Durch einen Arbeitskreis beim Bundesministerium für Umwelt, Naturschutz und Reaktorsicherheit (BMU) wurde 2012 ein Leitfaden zu "gebietseigenen Gehölzen" erarbeitet. Darin wird das Bundesgebiet in 6 Vorkommensgebiete (VKG) für Baum- und Straucharten, die nicht dem Forstvermehrungsgut-Gesetz (FoVG) unterliegen und häufig für Begrünungen in der "freien Natur" eingesetzt werden, eingeteilt:

1 = Norddeutsches Tiefland; 2 = Mittel- und Ostdeutsches Tief- und Hüggelland; 3 = Süddeutsches Hügel- und Bergland; 4 = Westdeutsches Bergland und Oberrheingraben; 5 = Schwarzwald, Württembergisch-Fränkisches Hügelland und Schwäbisch-Fränkische Alb; 6 = Alpen und Alpenvorland (verändert nach BMU (2012): „Leitfaden zur Verwendung gebietseigener Gehölze“)

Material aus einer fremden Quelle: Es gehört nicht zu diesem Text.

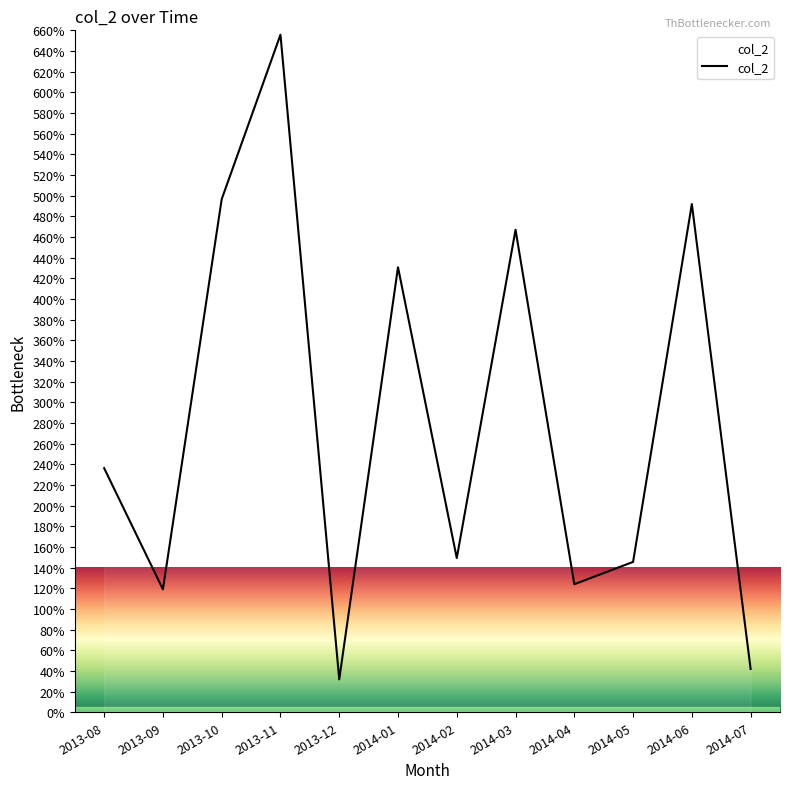

How many interior local peaks (higher than both neighbors) does the data have?

4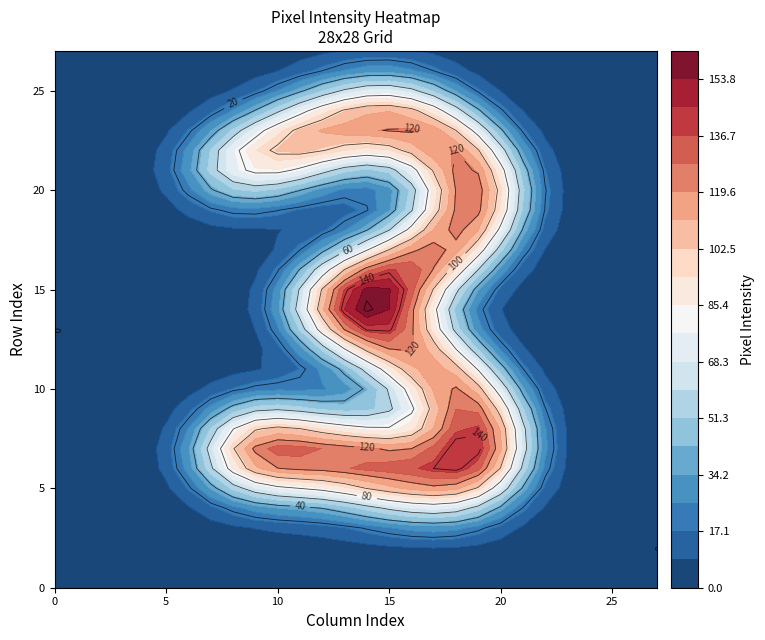

Which series has the largest total across all categories?

row6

Sachsen hat Anteil an zwei Vorkommensgebieten: "Mittel- und Ostdeutsches Tief- und Hügelland" (VKG 2) und "Südostdeutsches Hügel- und Bergland" (VKG 3) (DVL e.V.)

Das Sächsisches Landesamt für Umwelt, Landwirtschaft und Geologie (LfULG) stellt die Shapedatei der Karte hier zum Download zur Verfügung. Für ganz Deutschland können die Grenzen der Vorkommensgebiete gebietseigener Gehölze über das Geoportal "GDI BMEL" eingesehen werden. Zukünftig wird das Bundesamt für Naturschutz (BfN) die räumliche Abgrenzung der sechs bundesweiten Vorkommensgebiete sowie weiterer länderspezifischer Unterteilungen in einem speziellen BfN-Kartendienst bereitstellen.